Safety assessments included physical examinations, electrocardiograms, vital signs measurements (blood pressure, pulse), and laboratory evaluations (biochemistry, hematology, urinalysis) prior to the study, at multiple times during the trial, and at study completion (last day of the last treatment period). The assessments during the study consisted of laboratory parameters (biochemistry, haematology) 24, 48, 72, 96 and 120 hours post-dose; vital signs at pre-dose as well as 24 and 48 hours thereafter, and an electrocardiogram pre-dose and 2, 8, 10, 12, 24, 36 and 48 hours post-dose. In addition, adverse event monitoring took place.

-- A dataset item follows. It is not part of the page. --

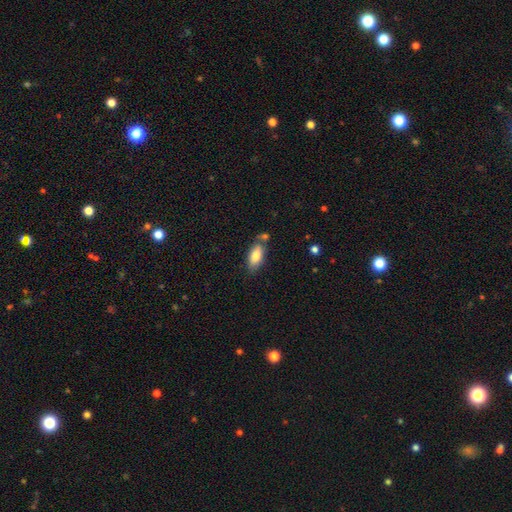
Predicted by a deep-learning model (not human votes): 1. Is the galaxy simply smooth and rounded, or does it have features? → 79% smooth, 14% featured or disk, 7% star or artifact.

Blood samples for artemether and DHA analysis (3.5 ml) were collected before drug intake and at 0.5, 0.75, 1, 1.5, 2, 3, 4, 6, 8, 10, 12, 16, 24, 36 and 48 hours after dosing. For lumefantrine measurements, blood sampling (2.5 ml) occurred at pre-dose and at 0.5, 1, 1.5, 2, 3, 4, 5, 6, 8, 10, 12, 16, 24, 36, 48, 72, 96, 120, 168, 216 and 264 hours post-dose. All blood samples were taken by venepuncture into heparin-coated tubes. After centrifugation, aliquots of plasma were taken and frozen at -70°C until analysis.
Artemether and DHA were measured in plasma using a reversed-phase high-performance liquid chromatography (HPLC) with atmospheric pressure chemical ionization (APCI) and mass spectrometry (MS) detection (with modifications from ); the limit of quantification (LOQ) was 5.0 ng/ml for both analytes. Lumefantrine was measured in plasma by HPLC with tandem mass spectrometry (MS/MS) detection; the LOQ was 50 ng/ml. The within-study assay validation showed an assay precision (percent coefficient of variation [%CV]) of 3.8 to 6.3%, with a deviation (bias) of -4.7 to 5.0% of nominal concentrations (0.1, 2.0 and 16.0 μg/ml).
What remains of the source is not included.